LINK: http://bit.ly/94yyit
Outgoing Fenty administration halts the D.C. Office of the Chief
Technology Officer’s transition to a “results only work environment.”
EXCERPT:
Read the complete story at Center for American Progress.
“We don’t want to make policy decisions for the incoming administration
that haven’t been vetted by them,” said City Administrator Neil Albert
in an interview this week. “So we’re taking this time to make sure they
concur with the direction and vision.” The decision to “pause” the
results-only experiment was not made at Gray’s bidding, according to
Albert, and is part of a general plan to forestall all “high-level
policy decisions” for the new mayor’s transition team. “This decision
was made solely by the Fenty side,” Albert said, referring to outgoing
Mayor Adrian Fenty, who will leave office in January.
Still, the move appears to confirm widespread fears of employees at
OCTO, as the 550-person information technology agency is known, that the
political upheaval of Fenty’s September election loss would endanger
CTO Bryan Sivak’s promise of a government workplace that rewards
productivity and enterprise—not face time and rule-following. OCTO
employees in September focus groups said their chief concern was that “a
new mayor will come in and [ROWE] will be doomed.” Employees voiced
similar concerns last month at the inaugural meeting of the internal
ROWE “design team.”
ABOUT “GOING ROWE”
This is the fourth in a series of weekly dispatches from the District of
Columbia’s information technology department, which is transforming
into a “results-only work environment” where employees can work where
they want, when they want—so long as they meet predefined goals.
Washington’s 35-year-old Chief Technology Officer Bryan Sivak predicts a
radical results-only culture will boost worker productivity by 30
percent and enhance employee morale at a time of hiring freezes and
budget cuts.

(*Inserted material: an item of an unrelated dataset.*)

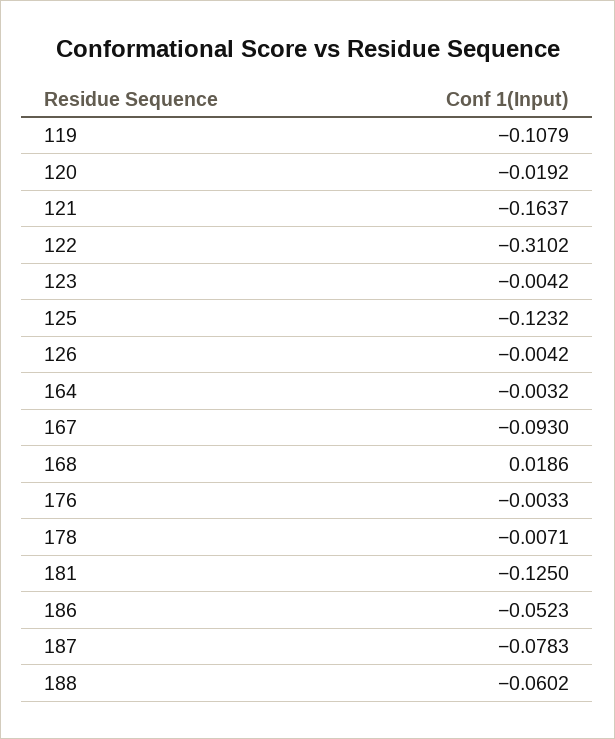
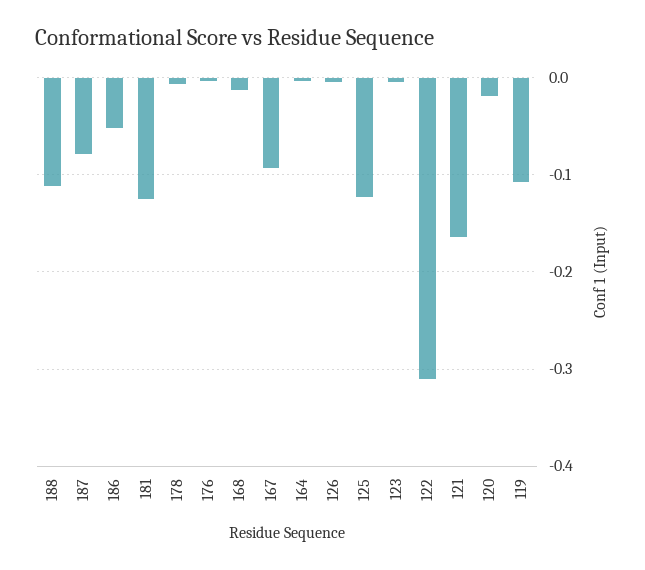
168: 0.0186 -> -0.01
188: -0.0602 -> -0.11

Sivak has agreed to let CAP’s Doing What Works project
attend internal meetings and planning sessions as his 550-person agency
tries by January 2011 to become the first government department in the
country of its size to “Go ROWE.”
This shows the real importance of political events for gov innovators. Fenty made the right move here. Honestly, I was troubled to read about Brian Sivak pushing ahead without consulting new leadership (no direct knowledge, just following this story) when his 550-member IT staff felt like their future was uncertain. That said, it was great to see the open coverage of this initiative, and I look forward to seeing ROWE experiments unfold elsewhere, and perhaps even in DC again.
To expand just a bit, I hope that the new DC leadership is open to innovation at work and to exploring the benefits of ROWE. Best of luck to Sivak and his folks during this transition (and my bad for not fully understanding DC politics – as there wouldn’t have been an opportunity to talk to Gray and his team before yesterday’s election).